Directions: In the data, start at the line containing "CONCOURS DE LA" and end after the line containing "e gli ascolti". Rewrite that stretch with "TESTÉ" changed to "ESSAYÉ" and everything else unchanged, omitting the picture markers.

Entries supplied:
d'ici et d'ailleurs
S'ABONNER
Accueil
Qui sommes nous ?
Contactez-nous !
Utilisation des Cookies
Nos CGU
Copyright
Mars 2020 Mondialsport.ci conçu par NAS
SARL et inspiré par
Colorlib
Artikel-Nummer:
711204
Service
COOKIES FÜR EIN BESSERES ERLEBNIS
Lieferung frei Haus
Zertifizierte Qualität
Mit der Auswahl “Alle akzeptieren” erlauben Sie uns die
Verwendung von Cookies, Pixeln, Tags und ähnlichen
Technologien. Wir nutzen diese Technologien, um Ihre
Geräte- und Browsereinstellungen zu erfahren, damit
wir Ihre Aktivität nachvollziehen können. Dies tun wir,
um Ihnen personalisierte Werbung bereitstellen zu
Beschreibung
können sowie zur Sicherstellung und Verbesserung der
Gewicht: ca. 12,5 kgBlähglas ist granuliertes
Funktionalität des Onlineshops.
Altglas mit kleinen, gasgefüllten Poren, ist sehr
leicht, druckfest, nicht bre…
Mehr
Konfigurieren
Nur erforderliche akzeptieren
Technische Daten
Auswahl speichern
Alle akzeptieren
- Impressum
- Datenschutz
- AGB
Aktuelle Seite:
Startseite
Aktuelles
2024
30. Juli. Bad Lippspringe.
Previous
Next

--

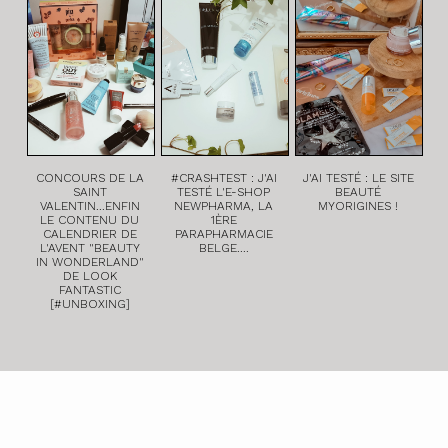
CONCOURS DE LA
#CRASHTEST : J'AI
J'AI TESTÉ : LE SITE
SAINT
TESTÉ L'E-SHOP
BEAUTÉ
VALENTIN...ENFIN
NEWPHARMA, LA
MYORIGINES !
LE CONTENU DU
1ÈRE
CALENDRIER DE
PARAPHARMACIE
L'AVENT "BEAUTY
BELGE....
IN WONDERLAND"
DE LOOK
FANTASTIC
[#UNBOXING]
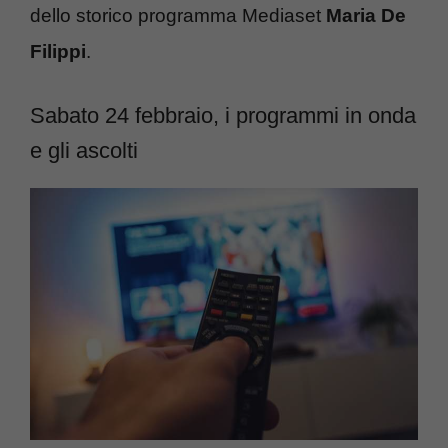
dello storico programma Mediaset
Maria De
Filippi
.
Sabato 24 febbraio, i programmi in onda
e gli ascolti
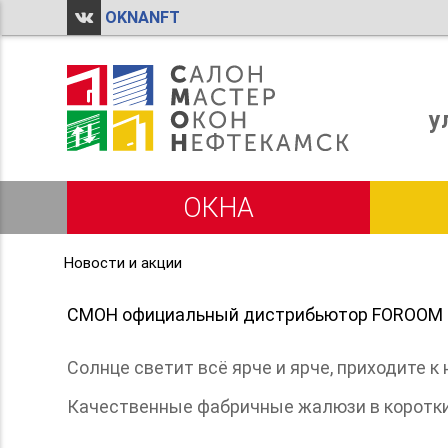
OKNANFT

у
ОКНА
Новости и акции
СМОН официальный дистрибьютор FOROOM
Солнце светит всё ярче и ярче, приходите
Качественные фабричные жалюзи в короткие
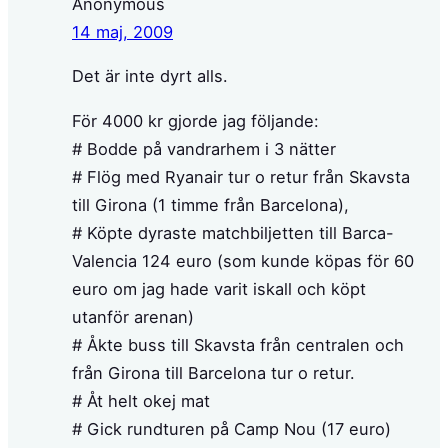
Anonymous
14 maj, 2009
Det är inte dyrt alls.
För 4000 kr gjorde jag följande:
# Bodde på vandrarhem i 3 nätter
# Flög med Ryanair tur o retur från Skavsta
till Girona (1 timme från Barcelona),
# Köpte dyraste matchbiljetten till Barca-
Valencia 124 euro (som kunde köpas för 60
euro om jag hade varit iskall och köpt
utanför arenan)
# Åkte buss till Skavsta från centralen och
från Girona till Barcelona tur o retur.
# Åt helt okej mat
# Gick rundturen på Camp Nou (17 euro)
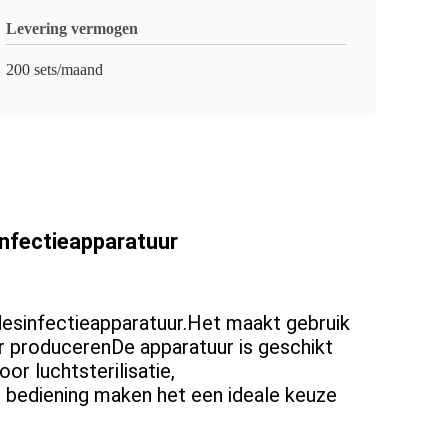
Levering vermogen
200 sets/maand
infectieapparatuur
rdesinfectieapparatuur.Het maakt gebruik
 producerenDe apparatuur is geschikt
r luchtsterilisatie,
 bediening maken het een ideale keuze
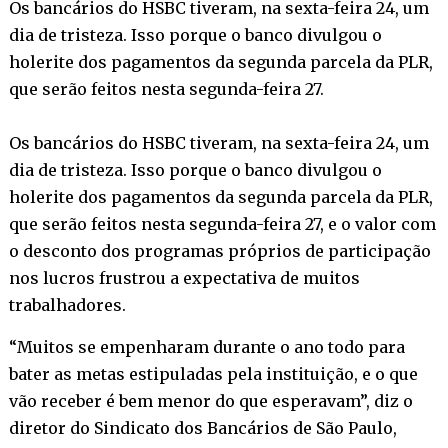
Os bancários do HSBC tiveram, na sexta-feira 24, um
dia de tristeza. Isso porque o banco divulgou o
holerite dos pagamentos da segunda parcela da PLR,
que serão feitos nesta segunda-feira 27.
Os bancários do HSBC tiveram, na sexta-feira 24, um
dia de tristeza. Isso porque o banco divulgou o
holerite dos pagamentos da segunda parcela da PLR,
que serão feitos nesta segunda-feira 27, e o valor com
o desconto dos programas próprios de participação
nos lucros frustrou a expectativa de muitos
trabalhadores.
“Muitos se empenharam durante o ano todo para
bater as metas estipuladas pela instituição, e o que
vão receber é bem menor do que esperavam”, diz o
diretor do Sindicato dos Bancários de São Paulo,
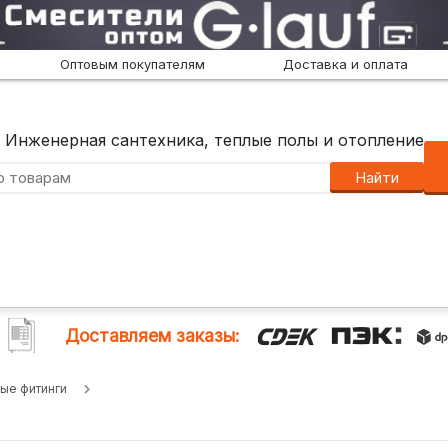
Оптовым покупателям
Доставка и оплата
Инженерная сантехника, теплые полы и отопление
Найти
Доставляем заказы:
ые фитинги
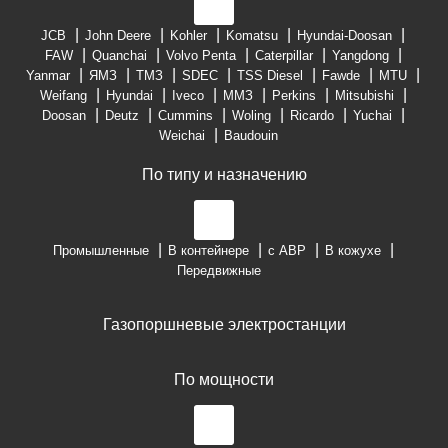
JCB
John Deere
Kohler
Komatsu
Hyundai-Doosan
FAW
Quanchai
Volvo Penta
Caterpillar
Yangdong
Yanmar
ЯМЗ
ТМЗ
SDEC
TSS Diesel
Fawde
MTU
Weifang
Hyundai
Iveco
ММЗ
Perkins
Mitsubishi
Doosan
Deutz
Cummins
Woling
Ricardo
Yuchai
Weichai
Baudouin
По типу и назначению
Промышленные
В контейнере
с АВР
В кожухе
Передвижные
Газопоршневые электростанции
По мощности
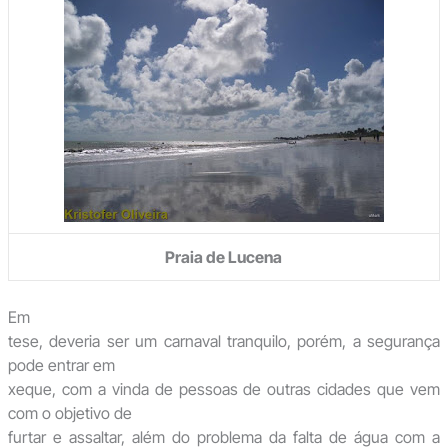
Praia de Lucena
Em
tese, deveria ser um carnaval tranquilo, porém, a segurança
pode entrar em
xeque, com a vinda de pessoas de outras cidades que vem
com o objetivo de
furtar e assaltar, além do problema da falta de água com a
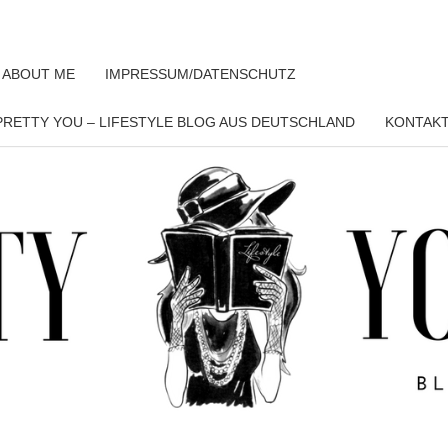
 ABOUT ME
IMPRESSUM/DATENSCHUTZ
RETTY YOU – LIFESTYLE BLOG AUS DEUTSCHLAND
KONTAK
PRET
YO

Response to this exercise:
CONCOURS DE LA
#CRASHTEST : J'AI
J'AI ESSAYÉ : LE SITE
SAINT
ESSAYÉ L'E-SHOP
BEAUTÉ
VALENTIN...ENFIN
NEWPHARMA, LA
MYORIGINES !
LE CONTENU DU
1ÈRE
CALENDRIER DE
PARAPHARMACIE
L'AVENT "BEAUTY
BELGE....
IN WONDERLAND"
DE LOOK
FANTASTIC
[#UNBOXING]
dello storico programma Mediaset
Maria De
Filippi
.
Sabato 24 febbraio, i programmi in onda
e gli ascolti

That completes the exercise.